How Technology Shapes Education

Virtual learning created obstacles but also set up schools for future success.

A research study by Common Sense Media, a California-based advocacy group that promotes digital access for children, shows that 29 percent of Ohio children, 34 percent of Indiana children, and 36 percent of Kentucky children don’t have adequate internet connection. Many area schools had already started to prepare for this digital divide when the pandemic hit, but the inequity was underscored by the rollout of virtual learning.

Illustration by Emi Villavicencio

Here are a few ways area schools anticipate technology to influence the future.

INCREASED TEACHER ACCESSIBILITY

“Some students are limited by their morning transportation and can’t get here before school or after school to work with teachers,” says Purcell Marian High School math teacher Kyle Nobbe. “We’ve had many staff members at our school open up in the evening.

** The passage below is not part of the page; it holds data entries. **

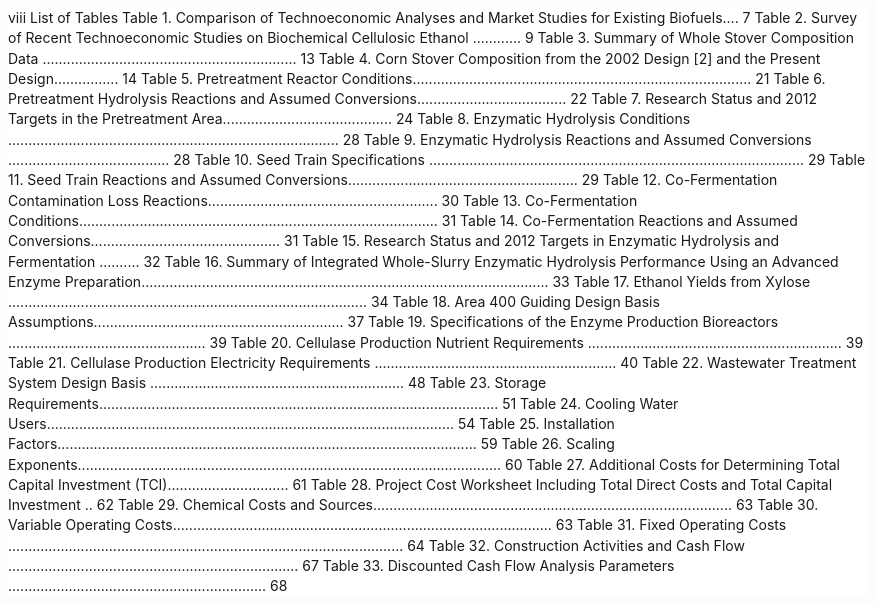 viii
List of Tables
Table 1. Comparison of Technoeconomic Analyses and Market Studies for Existing Biofuels.... 7
Table 2. Survey of Recent Technoeconomic Studies on Biochemical Cellulosic Ethanol ............ 9
Table 3. Summary of Whole Stover Composition Data ............................................................... 13
Table 4. Corn Stover Composition from the 2002 Design [2] and the Present Design................ 14
Table 5. Pretreatment Reactor Conditions.................................................................................... 21
Table 6. Pretreatment Hydrolysis Reactions and Assumed Conversions..................................... 22
Table 7. Research Status and 2012 Targets in the Pretreatment Area.......................................... 24
Table 8. Enzymatic Hydrolysis Conditions .................................................................................. 28
Table 9. Enzymatic Hydrolysis Reactions and Assumed Conversions ........................................ 28
Table 10. Seed Train Specifications ............................................................................................. 29
Table 11. Seed Train Reactions and Assumed Conversions......................................................... 29
Table 12. Co-Fermentation Contamination Loss Reactions......................................................... 30
Table 13. Co-Fermentation Conditions......................................................................................... 31
Table 14. Co-Fermentation Reactions and Assumed Conversions............................................... 31
Table 15. Research Status and 2012 Targets in Enzymatic Hydrolysis and Fermentation .......... 32
Table 16. Summary of Integrated Whole-Slurry Enzymatic Hydrolysis Performance Using an
Advanced Enzyme Preparation..................................................................................................... 33
Table 17. Ethanol Yields from Xylose ......................................................................................... 34
Table 18. Area 400 Guiding Design Basis Assumptions.............................................................. 37
Table 19. Specifications of the Enzyme Production Bioreactors ................................................. 39
Table 20. Cellulase Production Nutrient Requirements ............................................................... 39
Table 21. Cellulase Production Electricity Requirements ............................................................ 40
Table 22. Wastewater Treatment System Design Basis ............................................................... 48
Table 23. Storage Requirements................................................................................................... 51
Table 24. Cooling Water Users..................................................................................................... 54
Table 25. Installation Factors........................................................................................................ 59
Table 26. Scaling Exponents......................................................................................................... 60
Table 27. Additional Costs for Determining Total Capital Investment (TCI).............................. 61
Table 28. Project Cost Worksheet Including Total Direct Costs and Total Capital Investment .. 62
Table 29. Chemical Costs and Sources......................................................................................... 63
Table 30. Variable Operating Costs.............................................................................................. 63
Table 31. Fixed Operating Costs .................................................................................................. 64
Table 32. Construction Activities and Cash Flow ........................................................................ 67
Table 33. Discounted Cash Flow Analysis Parameters ................................................................ 68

Virtual study sessions have been accessible for tutoring whenever students need to because we now can use Google or Zoom.” Nobbe recognizes that, in this new world, sustainability can be a concern for teachers who manage large numbers of students, but for Purcell Marian he says it’s doable as a smaller school. “The teachers I spoke with were eager to set up time to meet with students.”

ONLINE CONTENT 24/7

With Zoom and Google Meet becoming the norm for students, parents, and teachers, the future could include more virtual options if a student misses a day or two of school. “We haven’t quite worked out the concept of snow days just yet,” says St. Bernard-Elmwood Place City Schools Superintendent Mimi Webb. “But I do believe in the future we’ll be seeing school activities or school lessons posted on a teacher’s Google classrooms for students to work on if we should have a snow day or weather-related day.”

MORE COMPUTER AND TABLET LEARNING

Both Beechwood Independent Schools and St. Bernard-Elmwood Place City Schools are one-to-one school districts, offering each student Chromebooks. Beechwood Superintendent Mike Stacy says his schools were also able to purchase internet hotspots for children who didn’t have good WiFi. ”Many places I’ve worked in the past would not have been able to make that shift as quickly as we did,” he says. “There is an advantage to being small and having already laid the groundwork as a one-to-one system prior to the pandemic.”